Readability formulae are a widely accepted method for assessing the average comprehension of a text by an average reader [21]. For our analysis, we selected three well-established formulae. The primary outcome measure was the Flesch Reading Ease score [22], a continuous variable with potential scores of 0–100, where a higher score indicates easier readability. A score of between 70 and 80 is equivalent to a grade 8 reading level.
The secondary analysis was based on the Flesch-Kincaid Grade Level [23] and the Simple Measure of Gobbledygook (SMOG) [24] for the total sample and then for each group, with comparison. These measures estimate the years of education a person needs to understand a piece of writing. The Flesch formulae calculate the scores based on word and sentence length and are built into most word processing programs. The SMOG score is derived from the proportion of words with 3 or more syllables.
Regarding the rationale for using these formulae, the Flesch formulae are widely recommended in government health literacy and plain language guidance and built into word processing programs. The SMOG formula is also easily accessible and the most suitable for assessing health literature [25,26,27] unlike other formulae which test for 50–75% comprehension, SMOG tests for 100% comprehension. This is considered important for documents informing healthcare decisions, as these documents are not intended to be skim-read [27]. Consequently, SMOG tends to produce scores that are 1–2 grades higher than the Flesch formulae.
Both Flesch-Kincaid Grade Level and SMOG have a significant correlation with expert ratings of readability conducted by health literacy experts [28]. However, readability scores have their limitations as they do not measure factors such as cohesion between sentences, typography, and word choice [25, 28]. To extend our readability analysis, ten additional best practice measures for writing for consumers were selected from the NHMRC PICF guidance [1] and Australian Commission on Safety and Quality in Health Care (ACSQH) guidance [29, 30] and analysed each PICF for their presence. Although not research-specific, the ACSQH guidance documents were considered relevant as Australian hospital accreditation against ACSQH Standards now extends to its clinical trial activity. Three measures (words per sentence, sentences per paragraph, and the use of passive voice) were calculated by the ReadablePro program. To provide an objective measure for ‘word choice’, we selected seven complex words (listed in Table 3) where simpler alternatives are recommended in government guidance [31] and searched each PICF for inclusion of at least one of these words. These words were selected based on the likelihood that either they, or a simpler alternative, would be present in PICFs. For example, a PICF may state ‘additional blood’ will be taken, when ‘extra blood’ is the recommended alternative. Although the use of scientific terms or measurements is sometimes unavoidable, they should be explained. We searched PICFs for technical/medical terms or symbols used without a lay explanation that were likely to be unfamiliar to a lay audience (e.g. assay, subcutaneously, pharmacokinetics, peripheral vasodilatation, < 0.4/> 1.0 u/ml) or where simpler alternatives are recommended (e.g. biopsy, inflammation) [32].

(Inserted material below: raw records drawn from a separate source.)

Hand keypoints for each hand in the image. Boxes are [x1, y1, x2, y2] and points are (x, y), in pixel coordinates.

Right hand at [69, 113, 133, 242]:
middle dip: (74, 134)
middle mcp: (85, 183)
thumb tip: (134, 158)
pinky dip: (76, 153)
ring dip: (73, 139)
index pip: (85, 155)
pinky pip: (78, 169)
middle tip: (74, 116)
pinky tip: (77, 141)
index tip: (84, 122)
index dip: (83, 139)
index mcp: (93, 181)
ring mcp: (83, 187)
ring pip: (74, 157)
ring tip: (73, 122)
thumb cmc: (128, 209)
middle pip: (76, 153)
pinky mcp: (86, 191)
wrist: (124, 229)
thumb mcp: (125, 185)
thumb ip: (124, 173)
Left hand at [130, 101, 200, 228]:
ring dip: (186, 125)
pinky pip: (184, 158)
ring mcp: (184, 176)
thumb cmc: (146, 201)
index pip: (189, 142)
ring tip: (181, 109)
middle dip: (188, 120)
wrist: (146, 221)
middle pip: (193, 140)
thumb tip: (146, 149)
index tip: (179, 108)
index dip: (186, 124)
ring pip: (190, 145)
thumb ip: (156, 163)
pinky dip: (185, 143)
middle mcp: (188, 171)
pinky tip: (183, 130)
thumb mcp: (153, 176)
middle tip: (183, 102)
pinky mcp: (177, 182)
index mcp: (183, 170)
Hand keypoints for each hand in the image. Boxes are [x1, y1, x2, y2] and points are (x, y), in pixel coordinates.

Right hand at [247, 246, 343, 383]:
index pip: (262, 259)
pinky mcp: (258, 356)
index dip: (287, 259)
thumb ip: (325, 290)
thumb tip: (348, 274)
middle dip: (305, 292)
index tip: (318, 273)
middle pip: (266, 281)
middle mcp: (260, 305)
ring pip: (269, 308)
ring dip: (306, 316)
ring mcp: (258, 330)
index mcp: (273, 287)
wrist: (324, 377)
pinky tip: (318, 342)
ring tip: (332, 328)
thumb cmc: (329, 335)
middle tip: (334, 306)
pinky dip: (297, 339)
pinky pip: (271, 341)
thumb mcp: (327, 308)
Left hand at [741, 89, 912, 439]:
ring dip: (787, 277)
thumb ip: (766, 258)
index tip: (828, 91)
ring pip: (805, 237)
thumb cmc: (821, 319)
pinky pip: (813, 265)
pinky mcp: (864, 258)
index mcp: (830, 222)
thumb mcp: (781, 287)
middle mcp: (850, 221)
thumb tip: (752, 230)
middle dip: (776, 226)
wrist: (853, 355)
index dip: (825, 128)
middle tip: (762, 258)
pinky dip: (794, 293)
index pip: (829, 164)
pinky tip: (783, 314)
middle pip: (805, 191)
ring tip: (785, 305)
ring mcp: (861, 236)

Descriptive summary statistics (mean [SD] and median [IQR]) were used as appropriate.
Readability scores were near normally distributed, so Student’s t-test (unpaired) was used for comparison. Page and word count were non-normally distributed, so the Mann-Whitney U test was used for comparisons. All statistical analyses were performed using Stata version 15 (StataCorp, College Station, TX, USA), and p values < 0.05 were considered statistically significant.